● **TEKS YANG DIBERIKAN**
□ □ □ □ □

Pelaksanaan program public relations dilakukan dengan pendekatan kemasyrakatan, melalui mekanisme sosio-kultural. Ini berarti bahwa opini publik yang muncul dalam media massa merupakan cerminan dan kehendak masyarakat; tulisan-tulisan baik yang berbentuk surat pembaca, tajuk rencana, press release dan sebagainya, merupakan indikasi opini publik terhadap gagasan atau kebijakan dari sebuah organisasi.
·         Pendekatan koordinatif dan integrative.
Pendekatan ini dilakukan dengan koordinasi dan integrasi di dalam badan koordinasi kehumasan (Bakohumas) untuk mempercepat tercapainya program public relations.
·         Pendekatan edukatif dan persuasive.
Pendekatan ini memiliki peranan penting untuk mencapai perubahan sikap mental yang negatif dari publik, terutama dari media massa agar lebih berperan serta secara positif dalam ikut mewujudkan tujuan.

□ □ □ □ □

● **DAFTAR TUGAS**
(1) Ulangi entri persis seperti aslinya, mulai dari awal entri sampai dengan baris yang memuat "dist [0.056432, -0.028324]", termasuk baris tersebut. Jangan sertakan gambarnya dalam jawaban.
(2) Teruskan teks tentang pendekatan program public relations mulai dari kalimat terakhirnya.

Foto pemandangan multisudut
□ □ □ □ □

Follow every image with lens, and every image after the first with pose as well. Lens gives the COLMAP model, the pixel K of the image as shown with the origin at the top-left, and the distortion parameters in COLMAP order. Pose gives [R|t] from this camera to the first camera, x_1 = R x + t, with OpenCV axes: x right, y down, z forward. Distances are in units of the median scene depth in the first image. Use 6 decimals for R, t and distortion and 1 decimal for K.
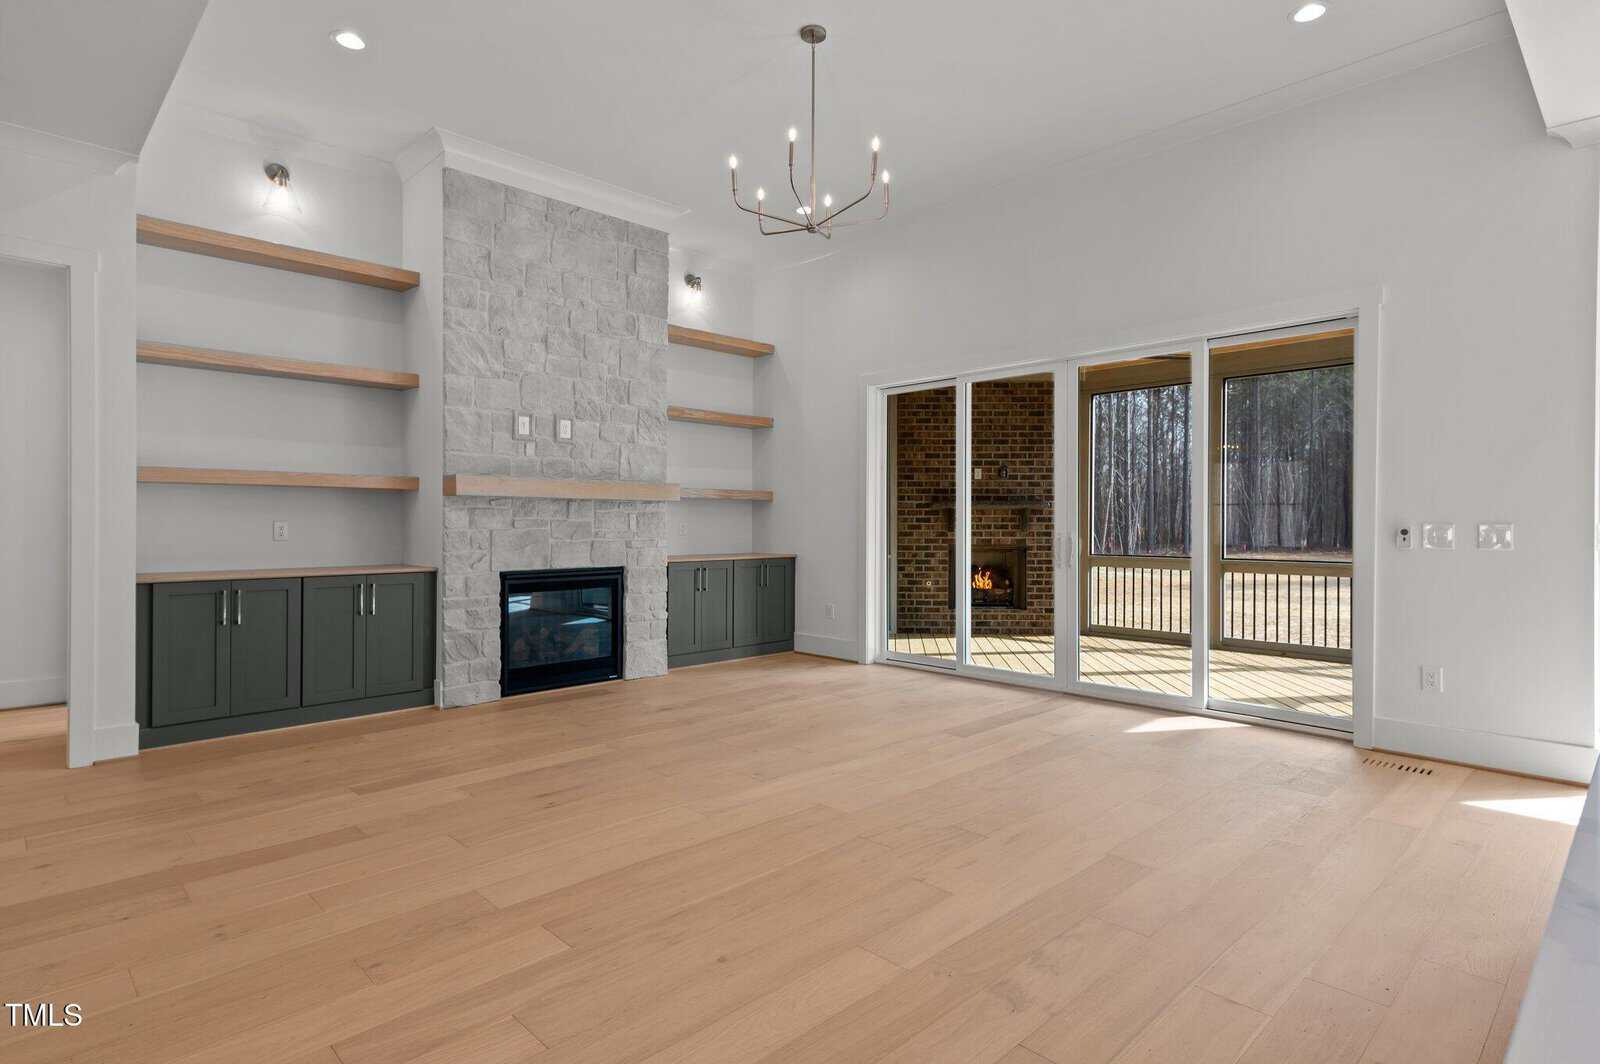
lens RADIAL K [[841.1, 0, 778.3], [0, 841.1, 520.9], [0, 0, 1]] dist [0.056432, -0.028324]
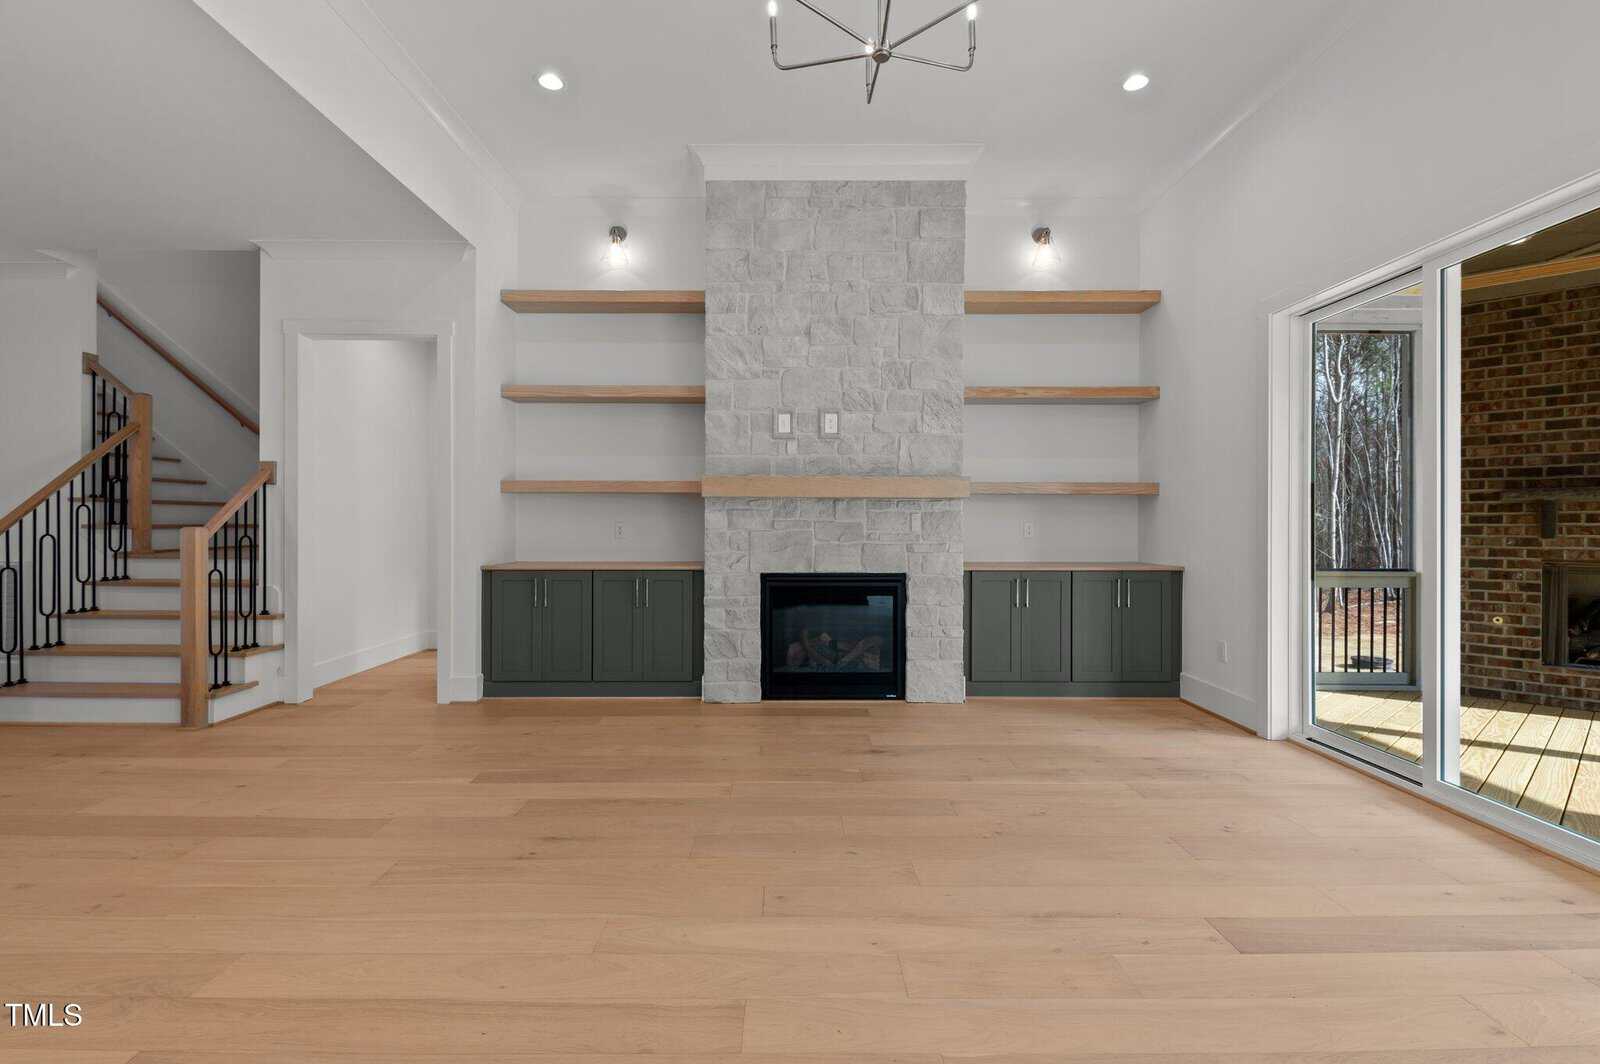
lens RADIAL K [[696.1, 0, 797.4], [0, 696.1, 526.1], [0, 0, 1]] dist [0.021414, -0.014427]
pose [[0.727246, 0.000713, -0.686376, 0.250416], [0.001727, 0.999994, 0.002868, 0.002556], [0.686375, -0.003272, 0.727241, 0.415930]]
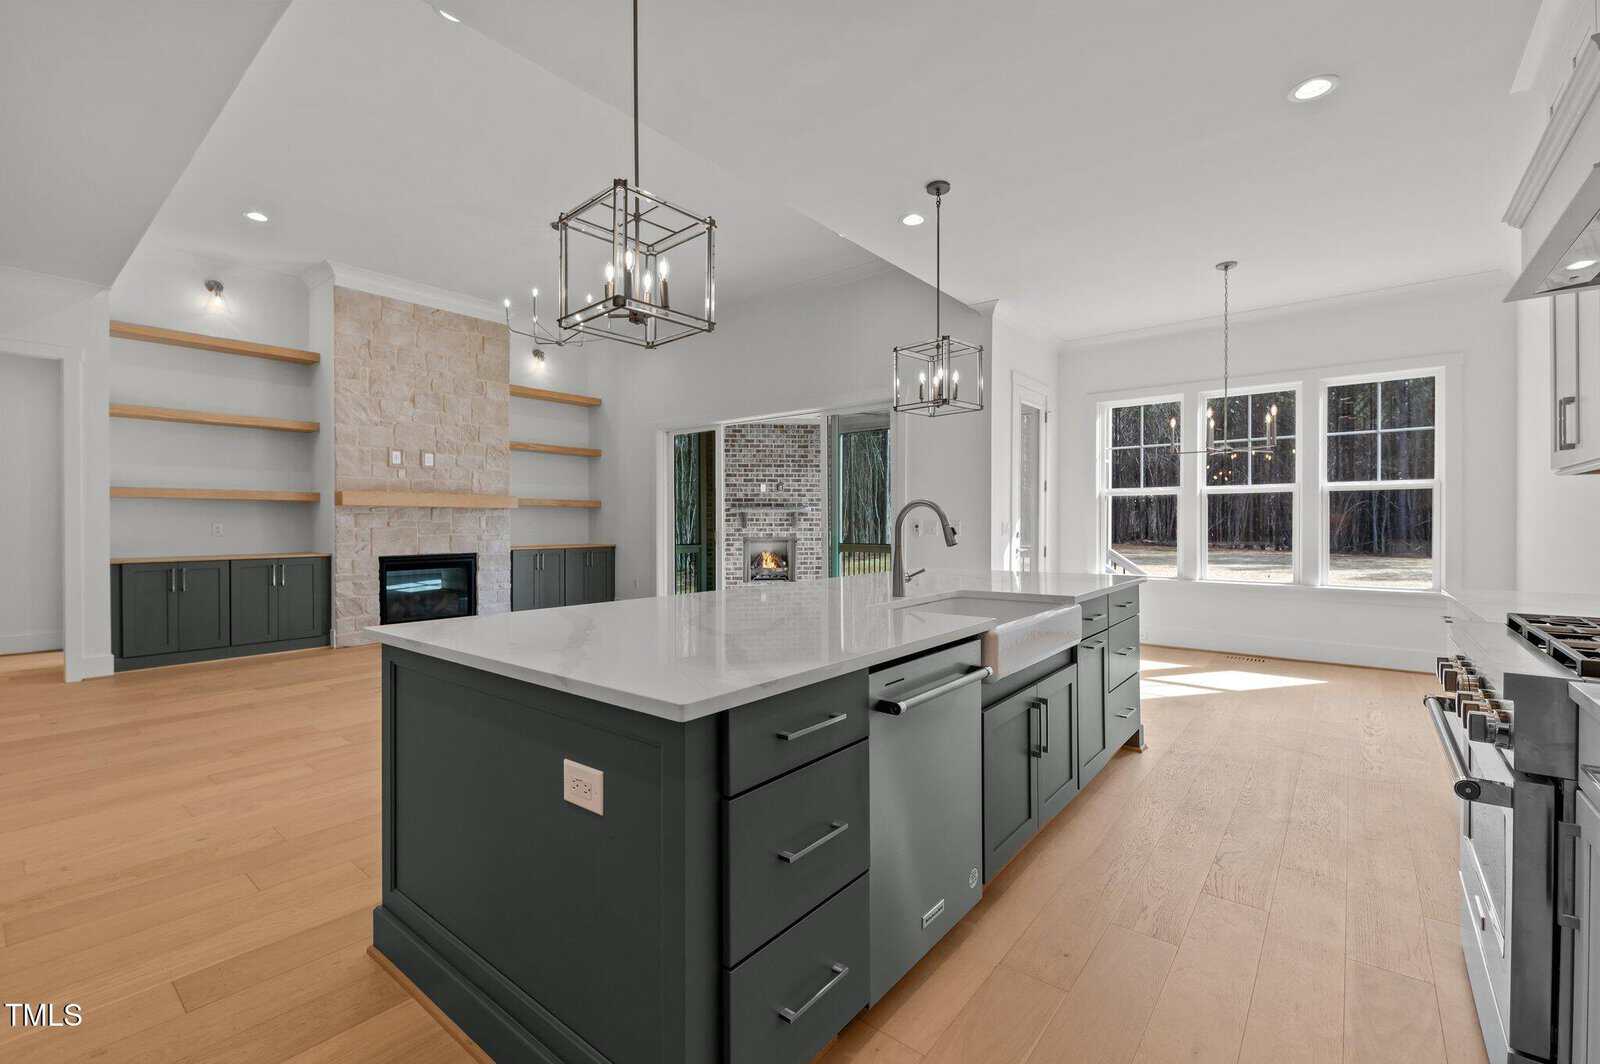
lens RADIAL K [[696.1, 0, 797.4], [0, 696.1, 526.1], [0, 0, 1]] dist [0.021414, -0.014427]
pose [[0.992355, -0.005478, 0.123291, 0.235449], [0.004591, 0.999962, 0.007475, 0.000992], [-0.123327, -0.006852, 0.992342, -0.291750]]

□ □ □ □ □

● **JAWABAN TUGAS**
(1)
Follow every image with lens, and every image after the first with pose as well. Lens gives the COLMAP model, the pixel K of the image as shown with the origin at the top-left, and the distortion parameters in COLMAP order. Pose gives [R|t] from this camera to the first camera, x_1 = R x + t, with OpenCV axes: x right, y down, z forward. Distances are in units of the median scene depth in the first image. Use 6 decimals for R, t and distortion and 1 decimal for K.
lens RADIAL K [[841.1, 0, 778.3], [0, 841.1, 520.9], [0, 0, 1]] dist [0.056432, -0.028324]

(2)
·         Penyelenggaraan sistem penerangan terpadu.
Penerangan terpadu dan berkesinambungan dimaksudkan untuk meningkatkan gerak langkah operasional antara public relations dan petugas yang terkait dengan kehumasan sehingga mengarah pada tercapainya tujuan kehumasan.[15]

G.    Media dan metode public relations

Media memegang peranan penting dalam mensukseskan usaha public relations, lebih-lebih bila dilihat populasi jangkauan public relations sangat luas dan banyak jumlahnya. Setiap media memiliki keunggulan dan kelemahan masing-masing, namun  dengan penggunaan secara terpadu kemungkinan besar dapat saling melengkapi. Media yang dapat digunakan public relations antara lain sebagai berikut :
1)   Media tradisional  dengan metode tatap muka.
Komunikasi tatap muka diselenggarakan dalam berbagai bentuk media tradisional, misalnya pameran, ceramah, diskusi, kunjungan bersama pers, dan lain-lain.
2)      Media massa  dengan metode tidak langsung. Media massa yang digunakan public relations dapat berupa :
a.       Media elektronik:  televisi, film, radio, video, slide.
b.      Media cetak: harian, mingguan, poster, lesflet, spanduk, stiker, dan sebagainya.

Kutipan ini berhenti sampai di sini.